Directions for this task:
From the data, return each line holding the word "down".

Records shown:
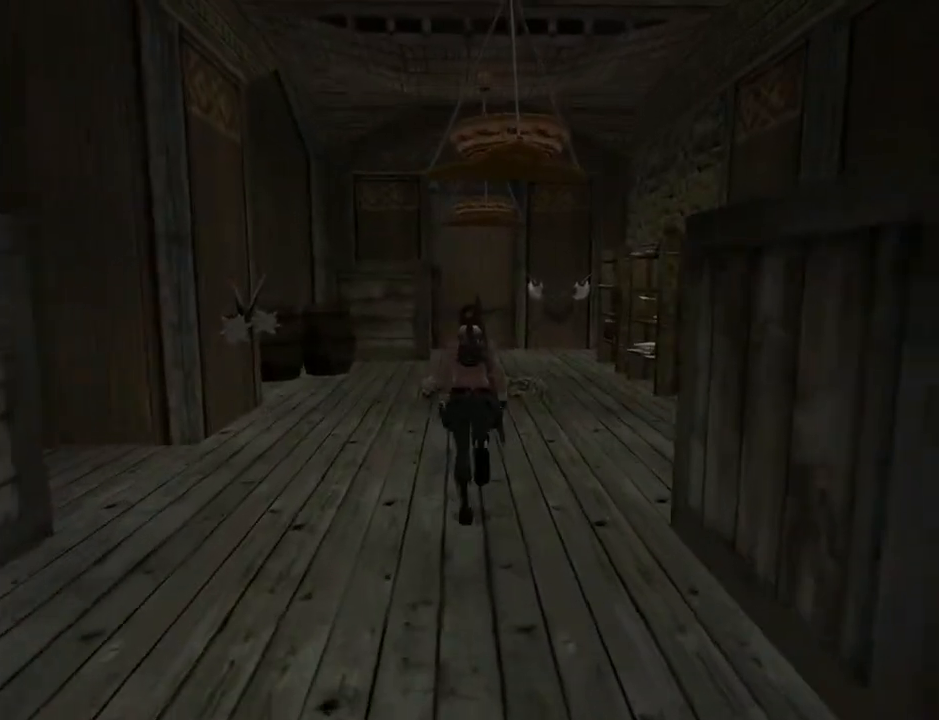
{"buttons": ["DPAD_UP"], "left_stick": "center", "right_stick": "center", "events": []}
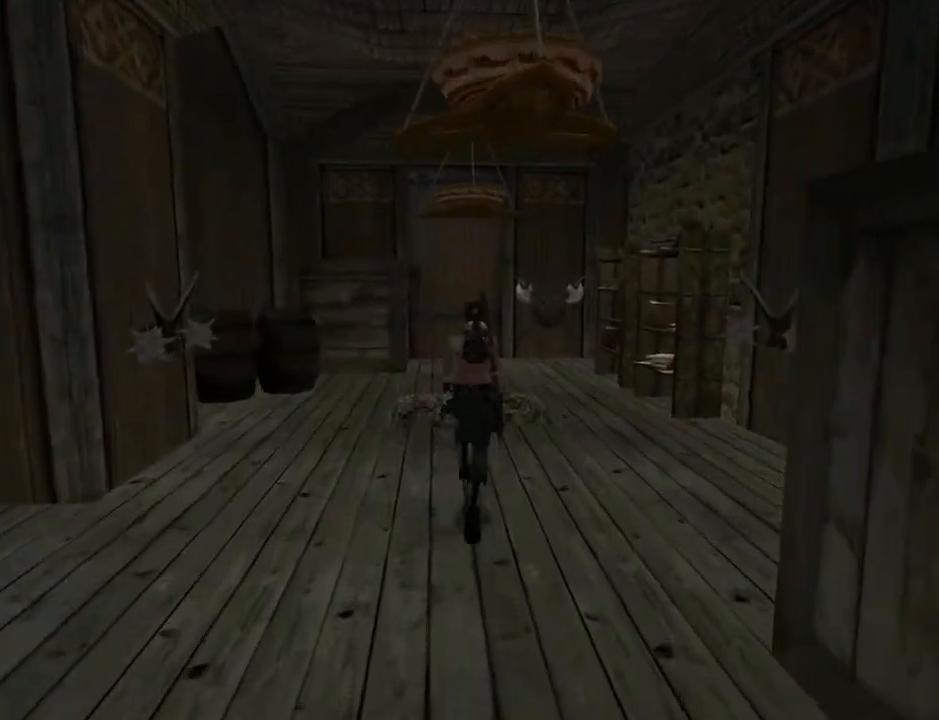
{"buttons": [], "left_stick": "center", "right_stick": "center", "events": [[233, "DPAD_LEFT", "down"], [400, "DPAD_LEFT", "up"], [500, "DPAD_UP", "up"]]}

---

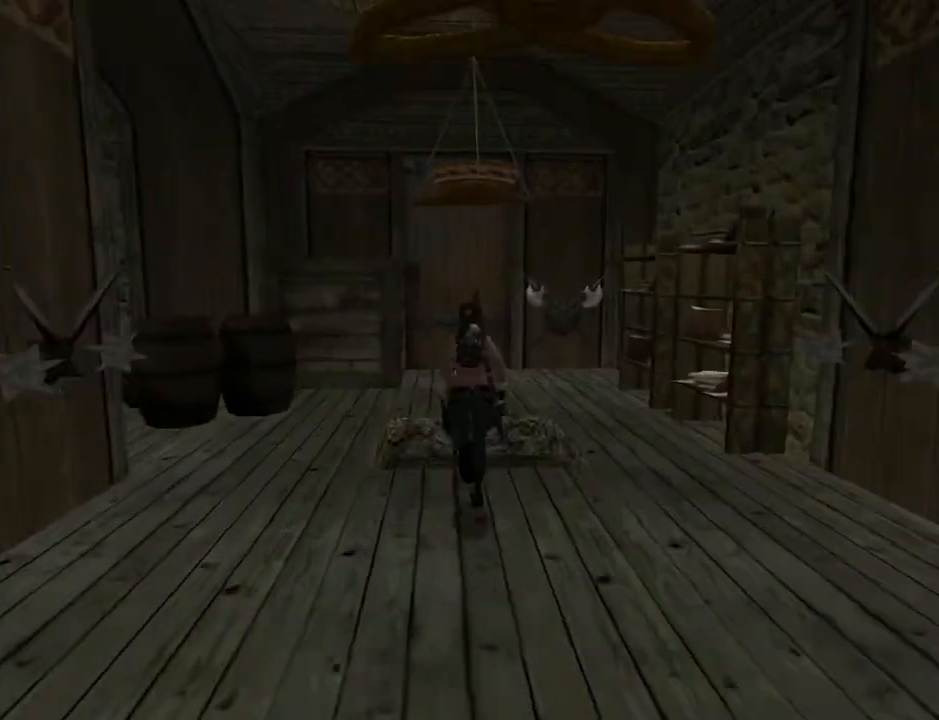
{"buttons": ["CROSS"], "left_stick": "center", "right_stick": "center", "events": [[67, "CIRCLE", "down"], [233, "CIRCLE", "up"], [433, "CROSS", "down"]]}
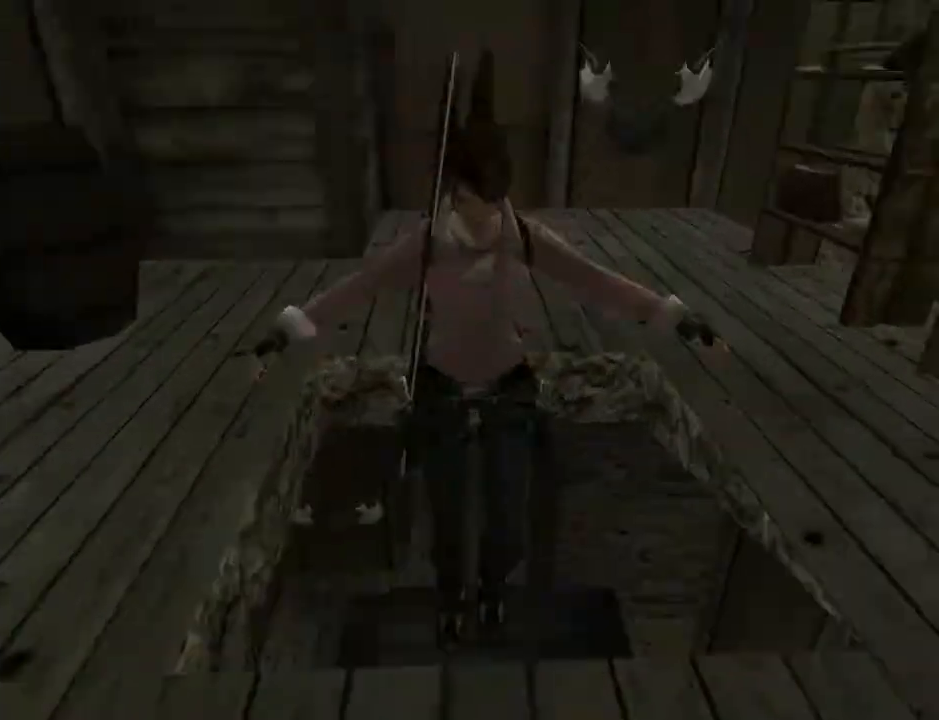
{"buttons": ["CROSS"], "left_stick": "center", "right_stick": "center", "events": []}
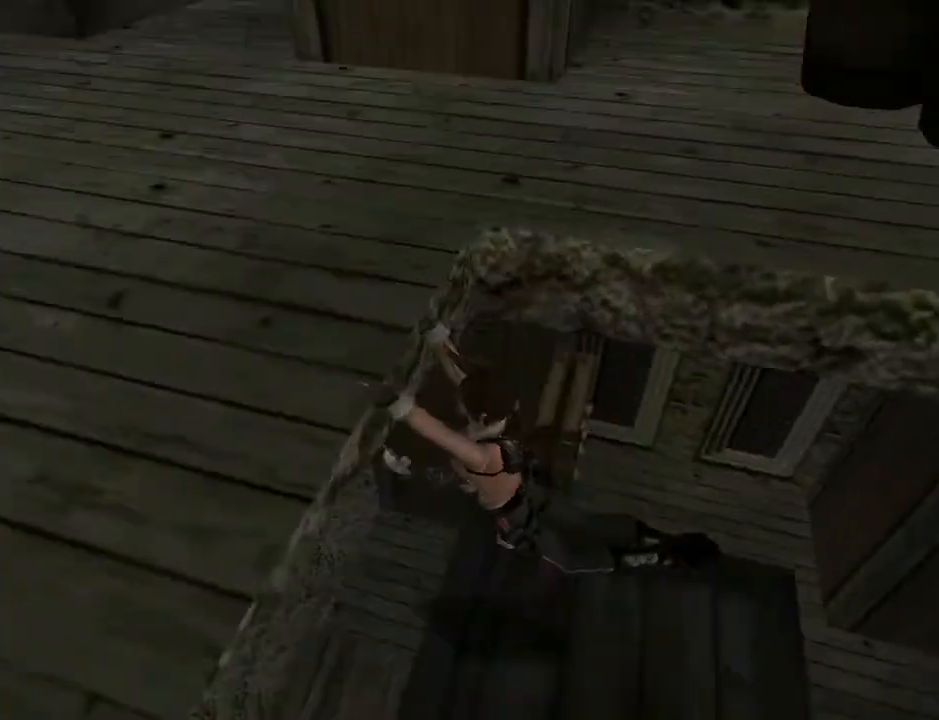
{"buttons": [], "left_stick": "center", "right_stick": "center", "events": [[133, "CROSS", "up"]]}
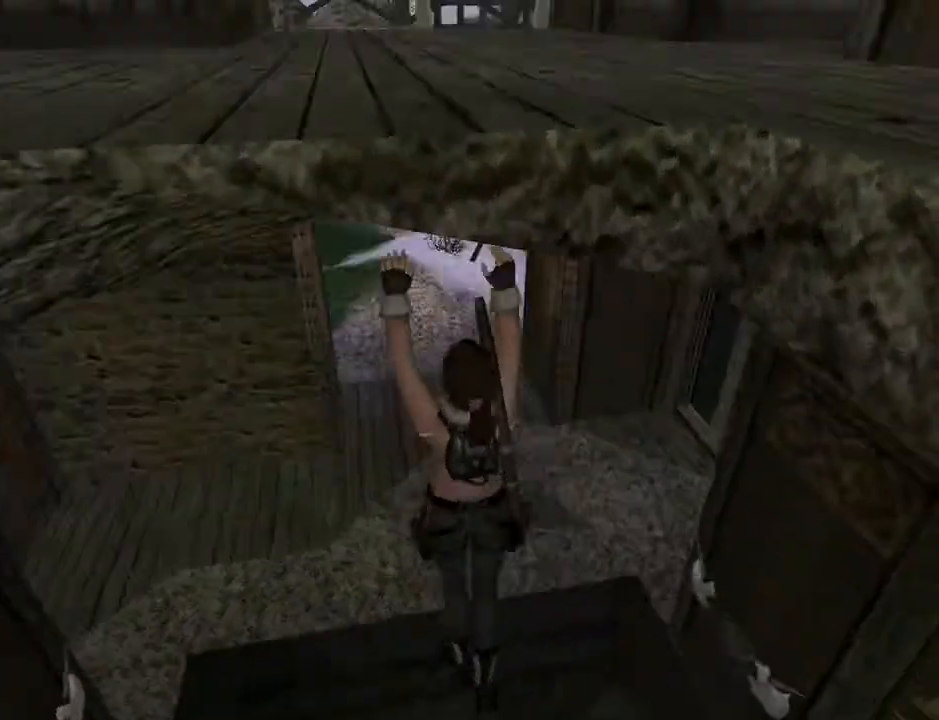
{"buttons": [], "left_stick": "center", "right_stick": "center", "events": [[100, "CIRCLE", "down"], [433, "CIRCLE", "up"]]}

...

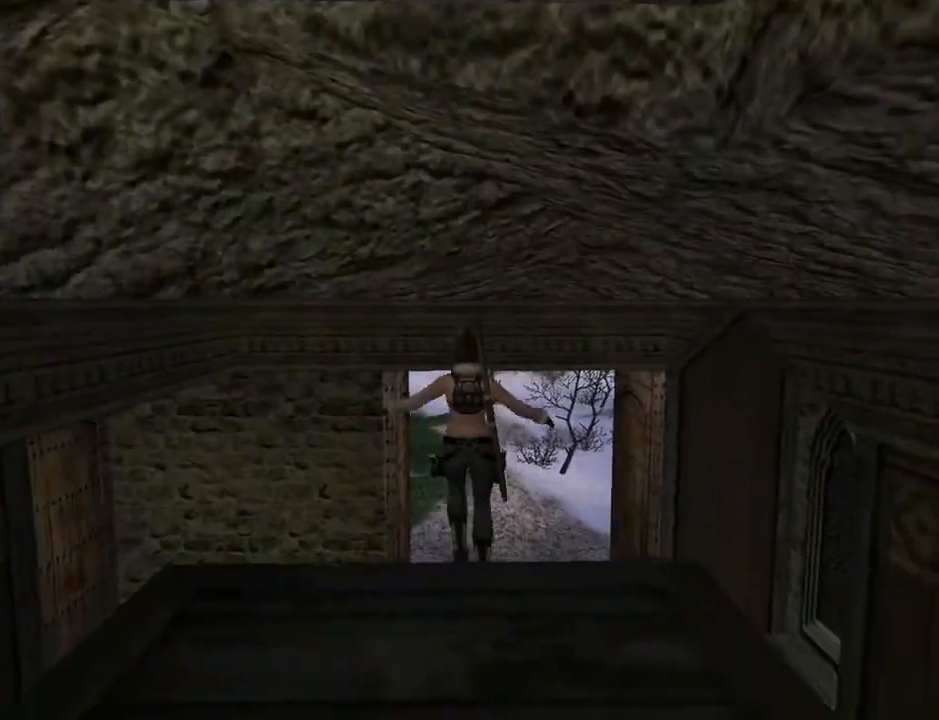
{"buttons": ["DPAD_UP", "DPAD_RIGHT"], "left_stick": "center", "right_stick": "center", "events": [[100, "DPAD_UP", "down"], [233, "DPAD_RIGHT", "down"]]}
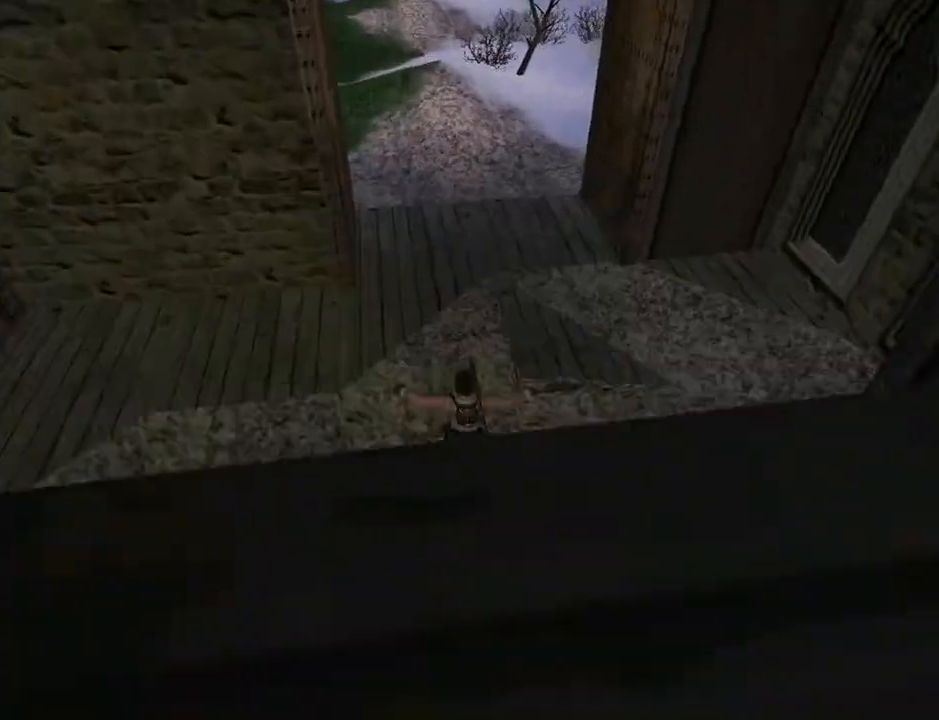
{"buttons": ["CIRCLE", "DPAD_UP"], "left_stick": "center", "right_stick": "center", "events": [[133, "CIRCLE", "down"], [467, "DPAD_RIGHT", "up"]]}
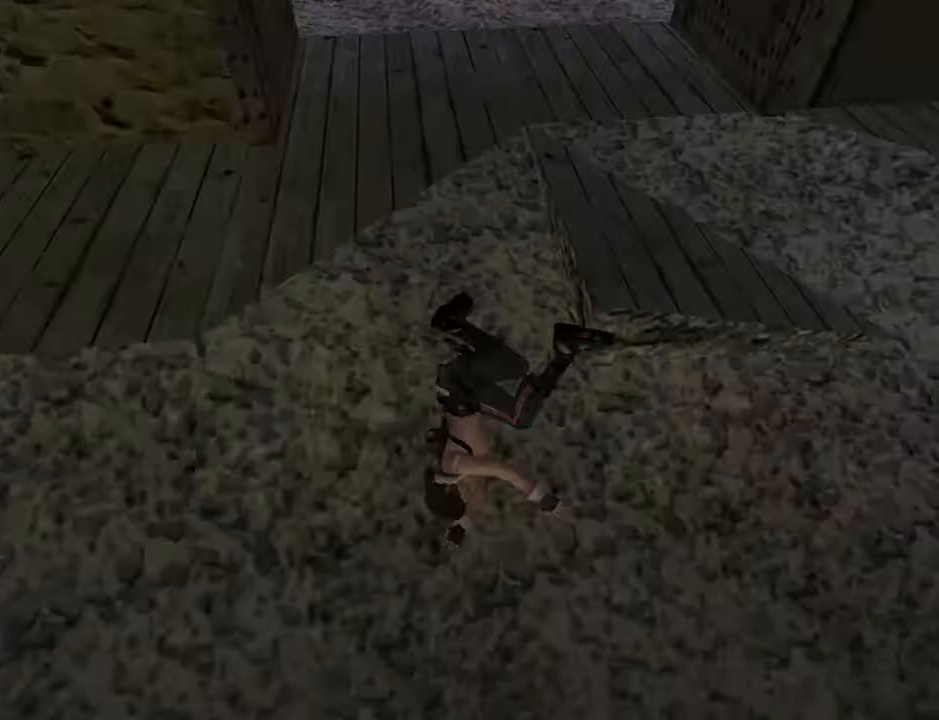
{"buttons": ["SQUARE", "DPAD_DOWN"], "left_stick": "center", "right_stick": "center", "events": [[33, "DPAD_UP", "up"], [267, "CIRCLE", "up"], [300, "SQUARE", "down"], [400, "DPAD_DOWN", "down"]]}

Worked solution:
{"buttons": [], "left_stick": "center", "right_stick": "center", "events": [[233, "DPAD_LEFT", "down"], [400, "DPAD_LEFT", "up"], [500, "DPAD_UP", "up"]]}
{"buttons": ["CROSS"], "left_stick": "center", "right_stick": "center", "events": [[67, "CIRCLE", "down"], [233, "CIRCLE", "up"], [433, "CROSS", "down"]]}
{"buttons": [], "left_stick": "center", "right_stick": "center", "events": [[100, "CIRCLE", "down"], [433, "CIRCLE", "up"]]}
{"buttons": ["DPAD_UP", "DPAD_RIGHT"], "left_stick": "center", "right_stick": "center", "events": [[100, "DPAD_UP", "down"], [233, "DPAD_RIGHT", "down"]]}
{"buttons": ["CIRCLE", "DPAD_UP"], "left_stick": "center", "right_stick": "center", "events": [[133, "CIRCLE", "down"], [467, "DPAD_RIGHT", "up"]]}
{"buttons": ["SQUARE", "DPAD_DOWN"], "left_stick": "center", "right_stick": "center", "events": [[33, "DPAD_UP", "up"], [267, "CIRCLE", "up"], [300, "SQUARE", "down"], [400, "DPAD_DOWN", "down"]]}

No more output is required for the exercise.